• **REQUISITOS DEL EJERCICIO**
Según el documento fuente, ¿qué le dijo Jesús a Juan al momento de la Expiación?

• **DOCUMENTO FUENTE**
::::

Soportar, sufrir, llevar, salvar, son palabras potentes y alentadoras que describen al Mesías; transmiten ayuda y esperanza para un traslado seguro del lugar donde estamos al lugar donde debemos estar, pero al que no podemos llegar sin ayuda. También conllevan una carga, lucha, fatiga y dolor; palabras muy apropiadas para describir la misión de Aquel quien, a un costo indescriptible, nos levanta cuando caemos, nos carga cuando no tenemos más fuerza, nos conduce a casa con seguridad cuando esta parece estar lejos del alcance. “Mi Padre me envió”, dijo, “para que fuese levantado sobre la cruz… para que así como he sido levantado… así también los hombres sean levantados… ante mí”5.

Pero, ¿podemos reconocer en esas palabras otro ámbito de la actividad humana en el que también empleamos términos como soportar y sufrir, llevar y levantar, labor de parto y dar a luz? Así como Jesús le dijo a Juan al momento de la Expiación, así nos dice a todos nosotros: “He ahí tu madre”6.

::::

• **MATERIAL EXTRAÍDO**

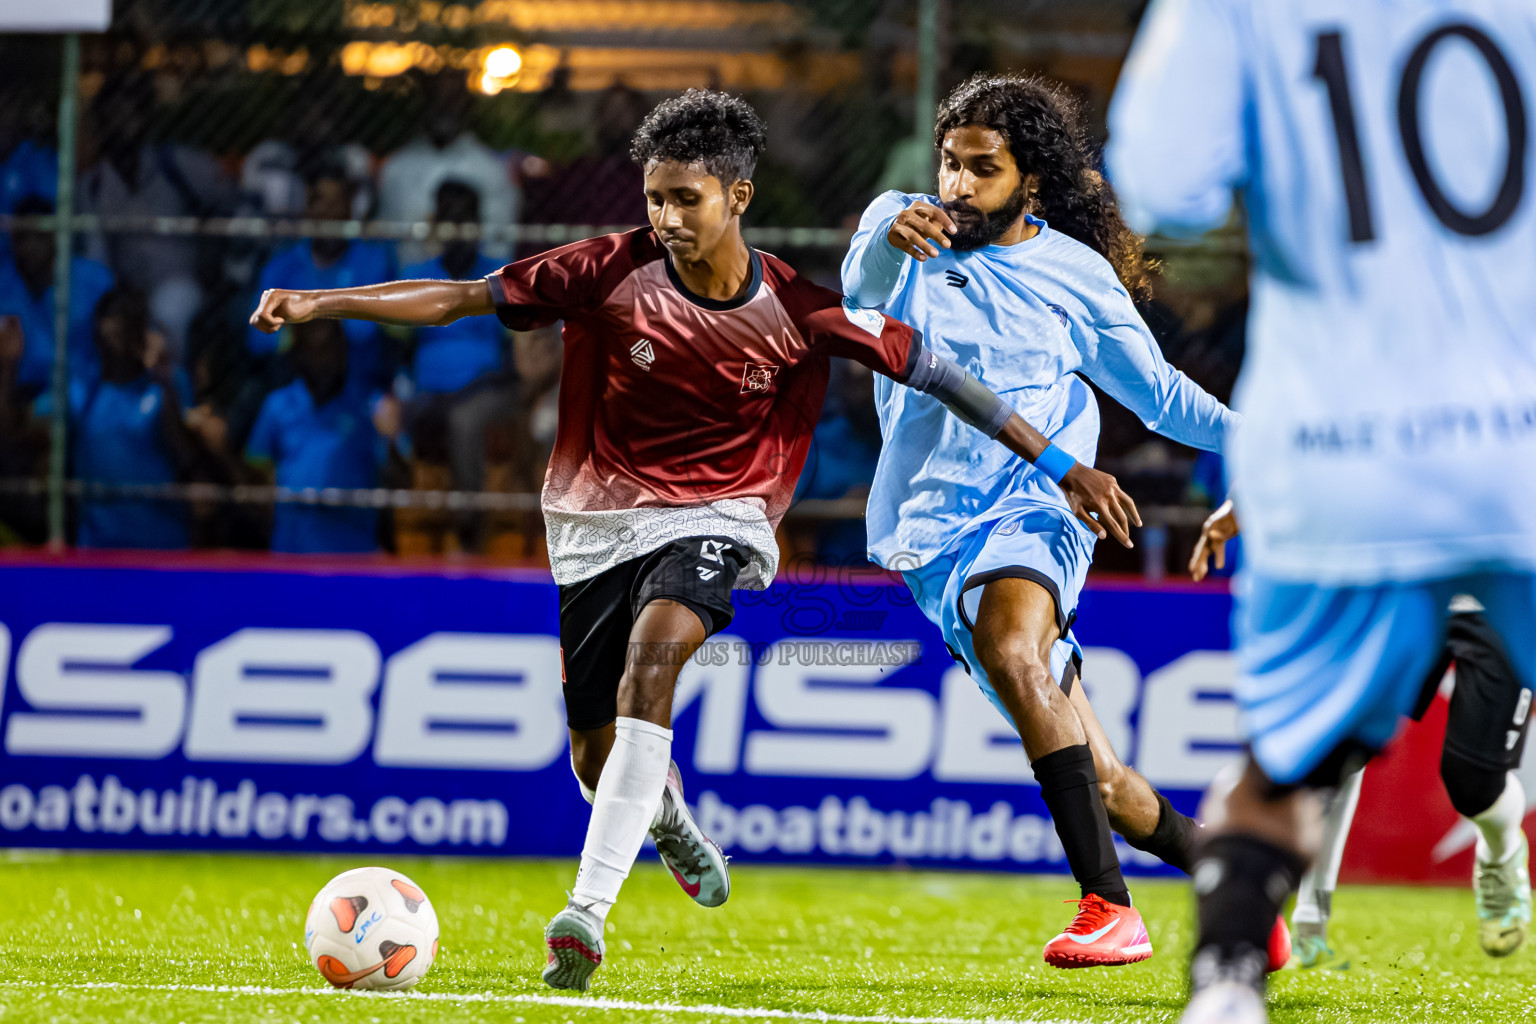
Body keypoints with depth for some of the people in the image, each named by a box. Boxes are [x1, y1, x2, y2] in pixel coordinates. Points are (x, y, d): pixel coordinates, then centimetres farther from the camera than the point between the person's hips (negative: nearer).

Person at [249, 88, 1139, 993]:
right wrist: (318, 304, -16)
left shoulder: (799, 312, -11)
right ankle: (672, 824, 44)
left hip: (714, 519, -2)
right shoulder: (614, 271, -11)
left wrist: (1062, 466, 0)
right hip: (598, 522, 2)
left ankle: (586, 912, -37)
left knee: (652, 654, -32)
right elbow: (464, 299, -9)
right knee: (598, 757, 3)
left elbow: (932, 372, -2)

::::

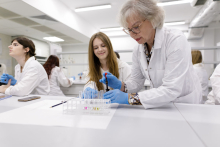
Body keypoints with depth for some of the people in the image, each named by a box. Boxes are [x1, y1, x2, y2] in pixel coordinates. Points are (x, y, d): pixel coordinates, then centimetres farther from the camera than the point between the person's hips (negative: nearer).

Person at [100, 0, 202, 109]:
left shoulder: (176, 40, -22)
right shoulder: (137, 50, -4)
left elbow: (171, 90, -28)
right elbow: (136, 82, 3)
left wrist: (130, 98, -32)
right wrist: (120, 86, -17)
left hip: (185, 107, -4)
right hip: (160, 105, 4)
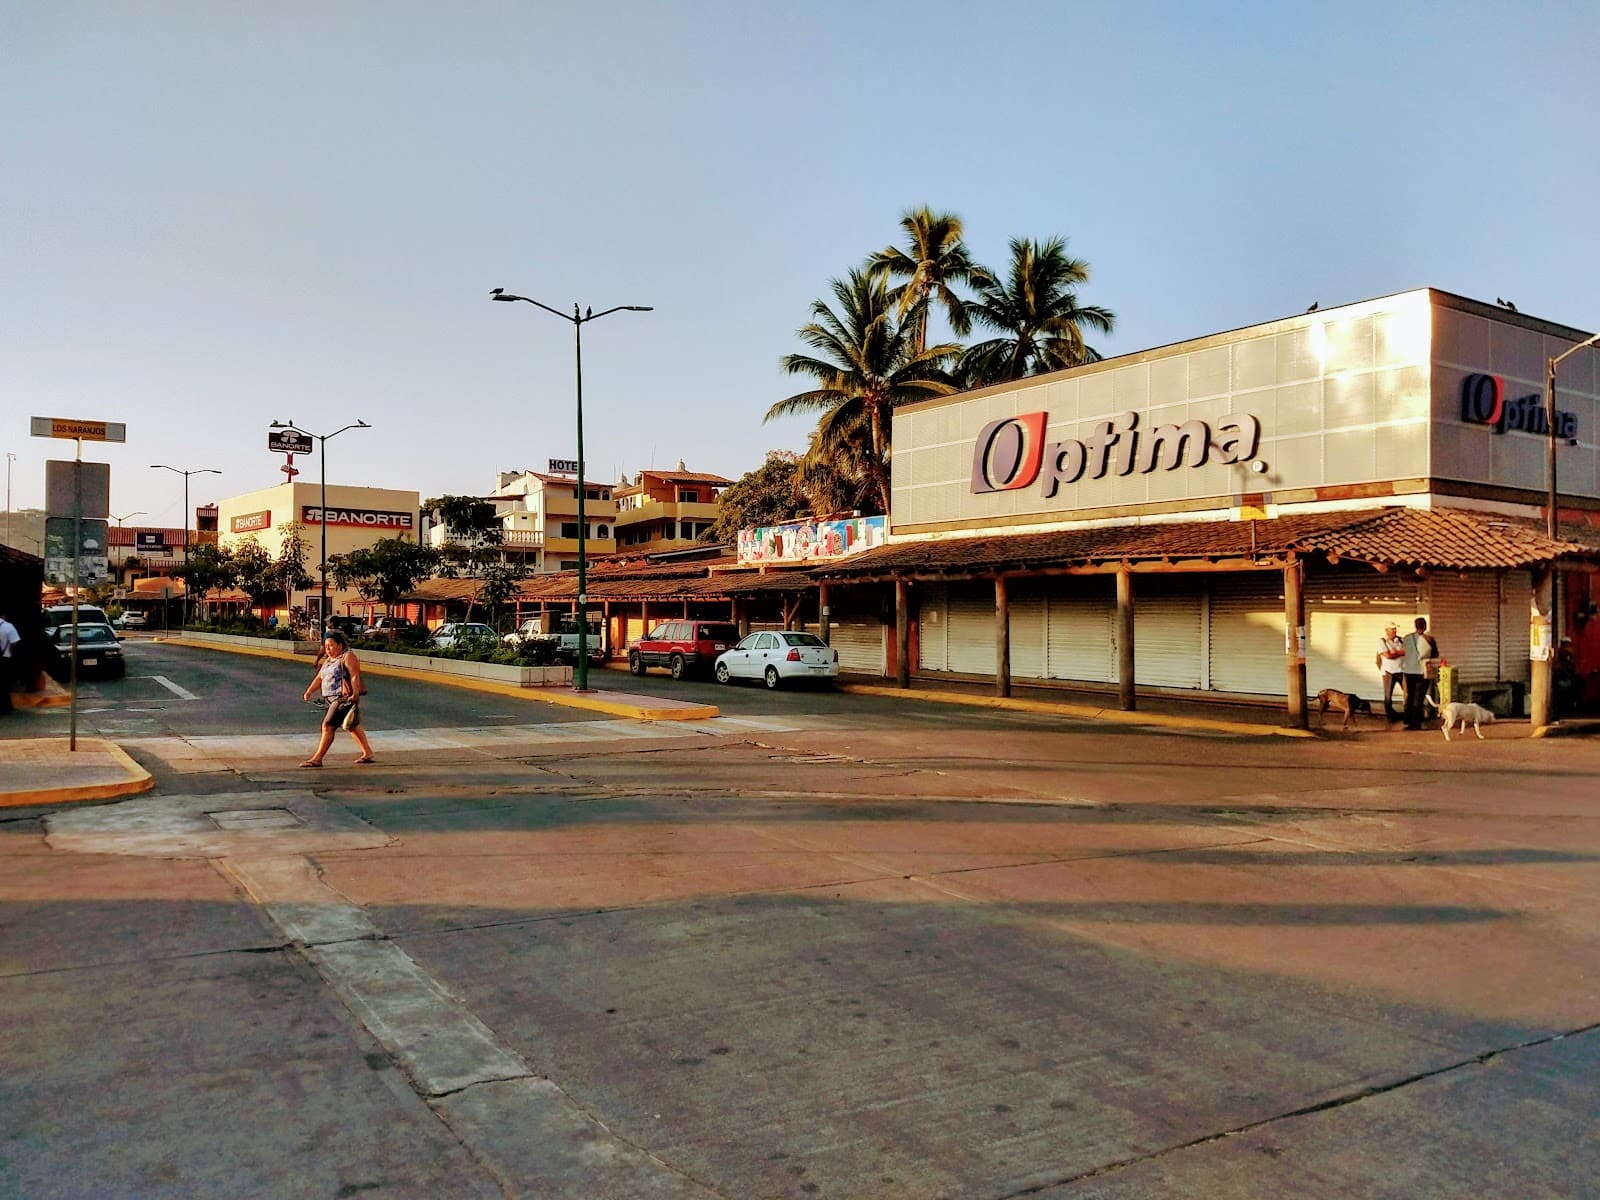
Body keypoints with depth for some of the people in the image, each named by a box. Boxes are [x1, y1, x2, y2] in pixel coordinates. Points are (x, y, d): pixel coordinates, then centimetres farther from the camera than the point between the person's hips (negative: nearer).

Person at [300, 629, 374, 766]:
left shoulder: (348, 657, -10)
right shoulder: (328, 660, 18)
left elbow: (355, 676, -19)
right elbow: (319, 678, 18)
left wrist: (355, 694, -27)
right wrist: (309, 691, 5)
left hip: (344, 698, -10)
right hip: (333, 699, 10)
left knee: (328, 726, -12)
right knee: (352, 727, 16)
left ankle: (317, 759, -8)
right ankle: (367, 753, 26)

::::

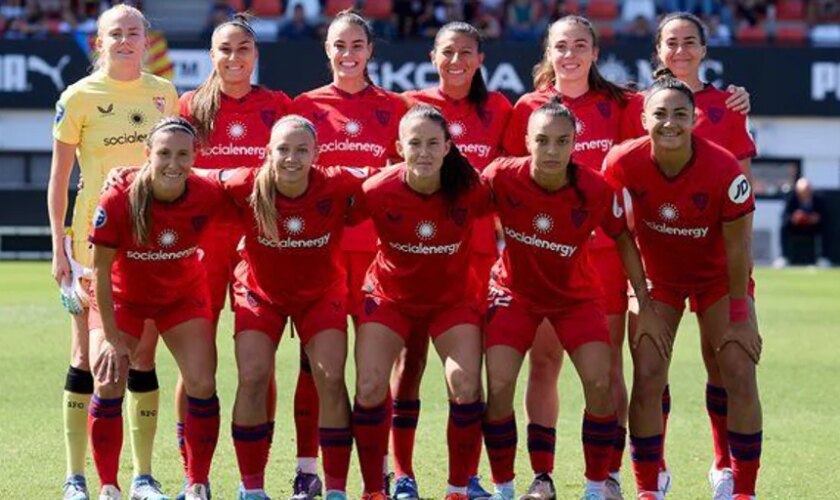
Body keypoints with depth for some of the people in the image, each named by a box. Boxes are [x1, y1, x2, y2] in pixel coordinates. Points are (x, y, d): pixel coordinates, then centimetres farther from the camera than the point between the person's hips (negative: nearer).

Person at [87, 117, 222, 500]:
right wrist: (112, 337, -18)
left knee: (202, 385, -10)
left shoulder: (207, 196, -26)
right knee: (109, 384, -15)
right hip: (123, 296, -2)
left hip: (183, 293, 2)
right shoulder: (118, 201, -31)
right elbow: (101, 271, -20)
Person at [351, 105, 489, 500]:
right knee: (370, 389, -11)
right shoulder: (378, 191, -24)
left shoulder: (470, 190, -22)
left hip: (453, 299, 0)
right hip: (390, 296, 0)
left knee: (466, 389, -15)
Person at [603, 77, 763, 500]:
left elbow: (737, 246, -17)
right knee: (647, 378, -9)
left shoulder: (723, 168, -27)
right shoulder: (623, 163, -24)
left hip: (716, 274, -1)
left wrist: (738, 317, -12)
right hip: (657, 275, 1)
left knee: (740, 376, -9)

::::

• **RESULTADO ESPERADO**
Le dijo: "He ahí tu madre".